• **Task requirements**
Lay out the records below as a two-column CSV with the headers text and answer. Give one row per record, put the record's text and its answer each in a single quoted field with line breaks turned into spaces, and leave the pictures out.

• **Records from a dataset**
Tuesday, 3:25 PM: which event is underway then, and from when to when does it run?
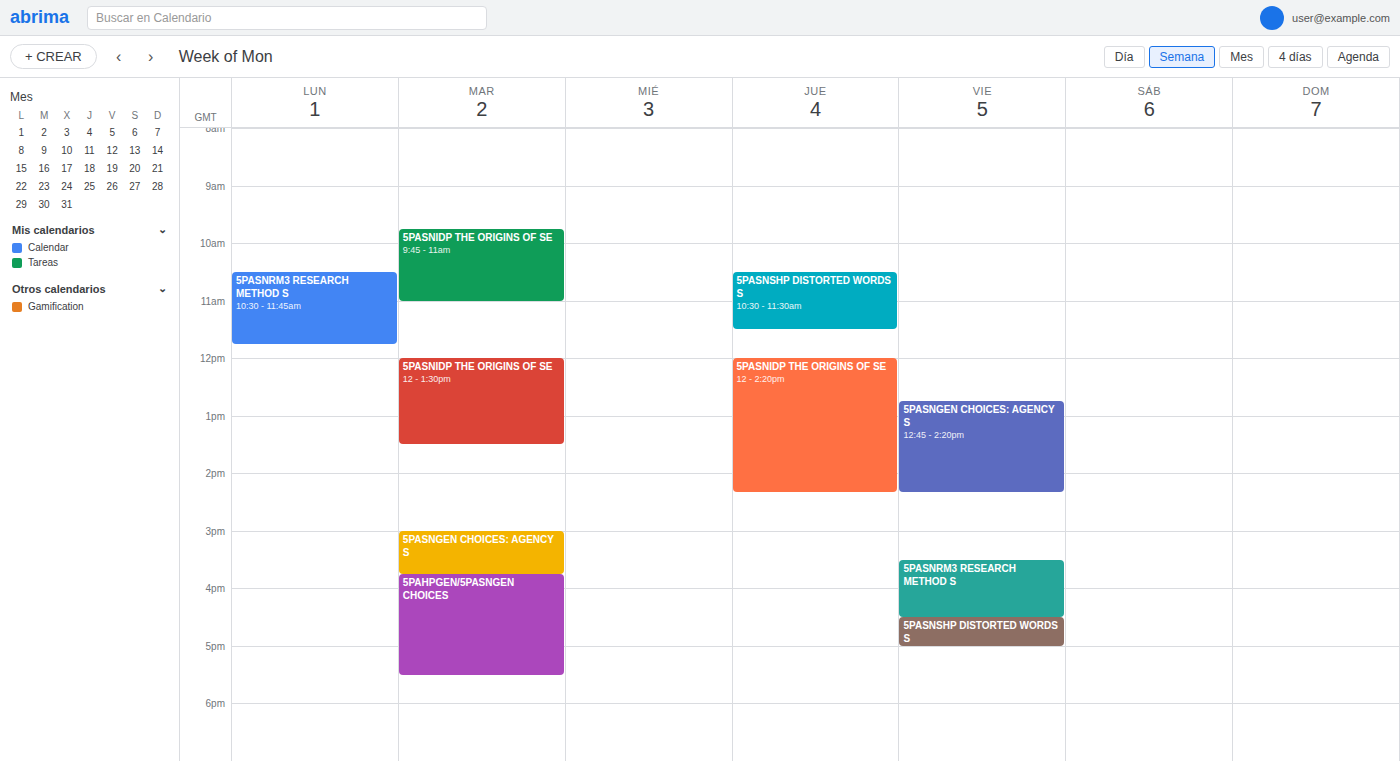
"5PASNGEN CHOICES: AGENCY S", 3:00 PM to 3:45 PM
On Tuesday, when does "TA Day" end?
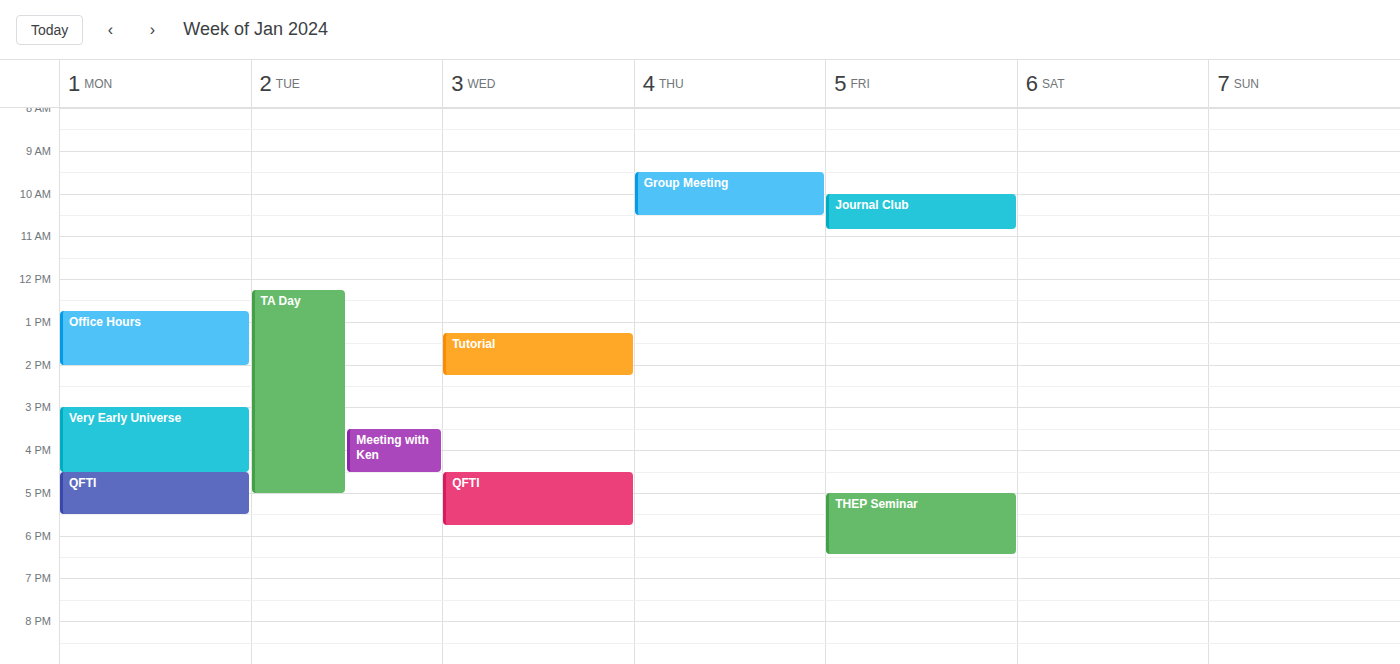
5:00 PM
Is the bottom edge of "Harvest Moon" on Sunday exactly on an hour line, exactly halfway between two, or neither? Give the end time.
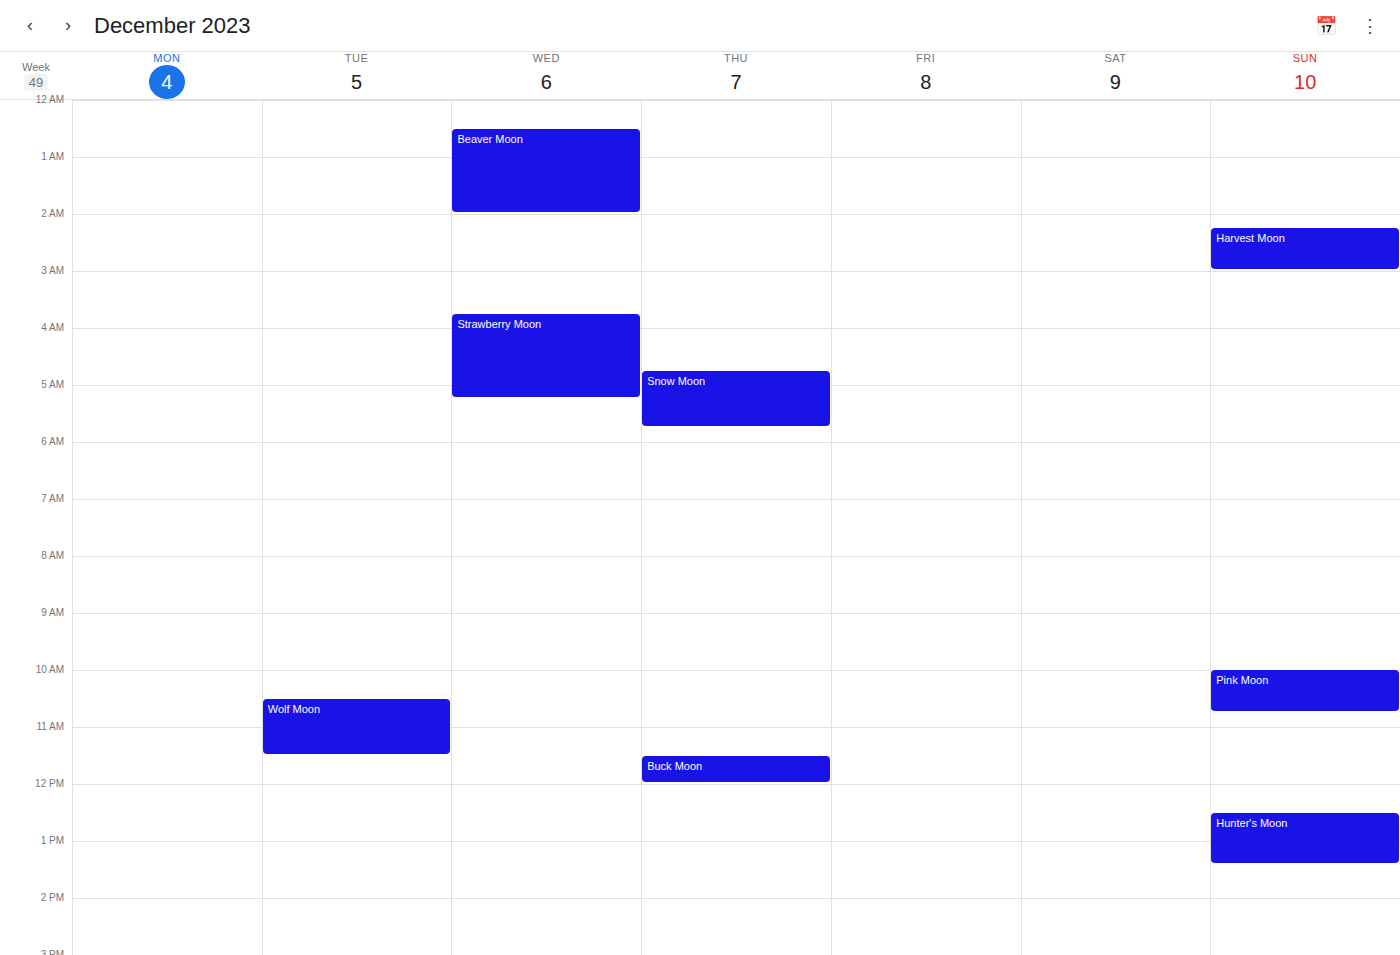
3:00 AM -- exactly on the 3 AM line.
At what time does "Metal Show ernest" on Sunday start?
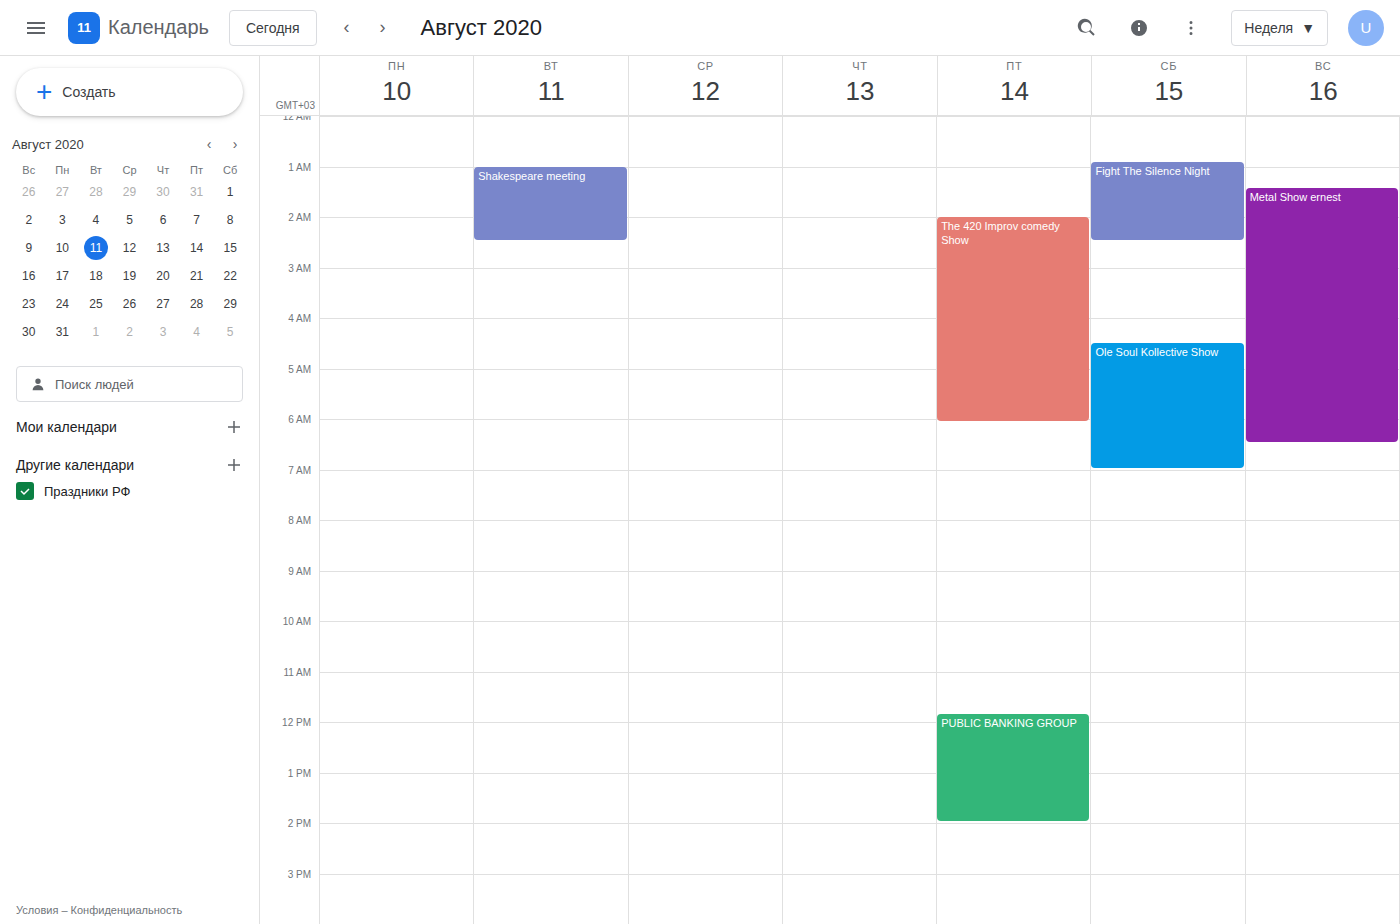
1:25 AM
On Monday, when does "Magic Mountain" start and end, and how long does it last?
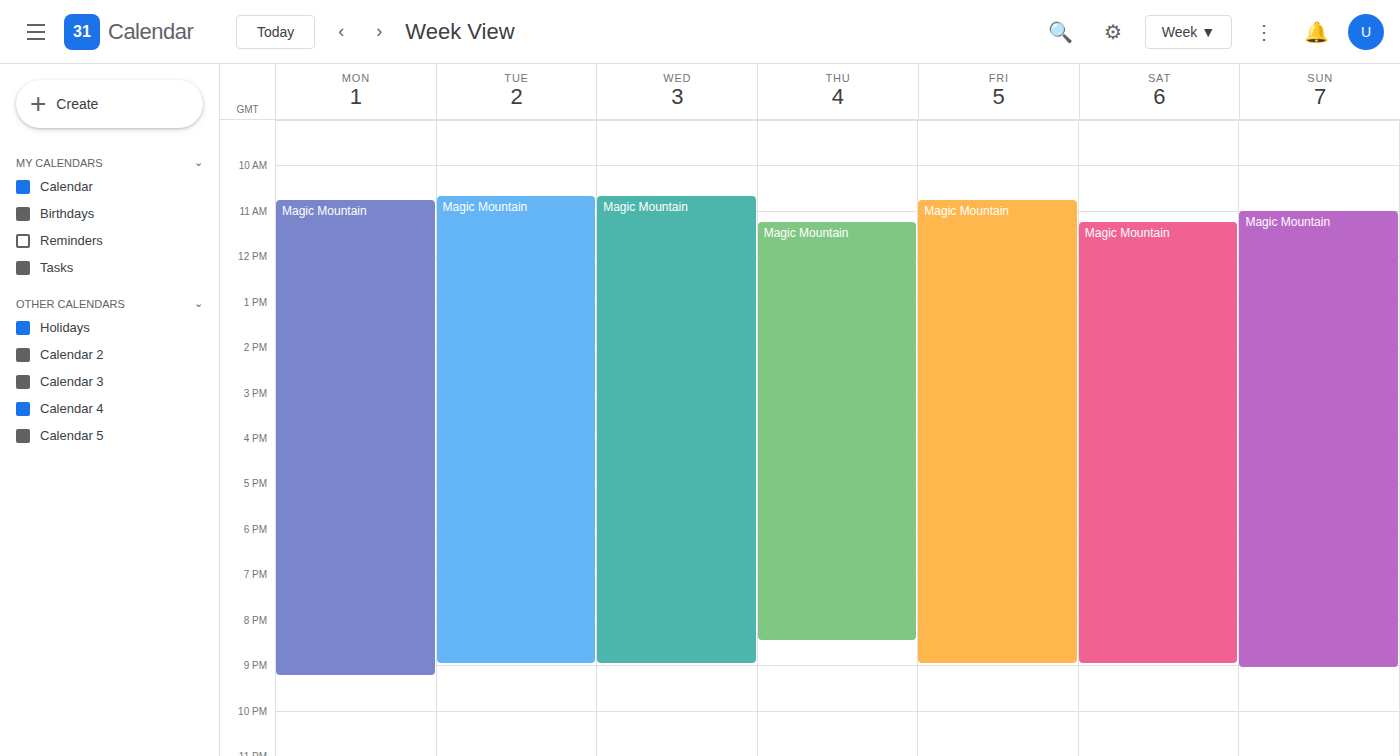
10:45 AM to 9:15 PM, 10 hours 30 minutes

• **Solution for this task**
text,answer
"Tuesday, 3:25 PM: which event is underway then, and from when to when does it run?","""5PASNGEN CHOICES: AGENCY S"", 3:00 PM to 3:45 PM"
"On Tuesday, when does ""TA Day"" end?","5:00 PM"
"Is the bottom edge of ""Harvest Moon"" on Sunday exactly on an hour line, exactly halfway between two, or neither? Give the end time.","3:00 AM -- exactly on the 3 AM line."
"At what time does ""Metal Show ernest"" on Sunday start?","1:25 AM"
"On Monday, when does ""Magic Mountain"" start and end, and how long does it last?","10:45 AM to 9:15 PM, 10 hours 30 minutes"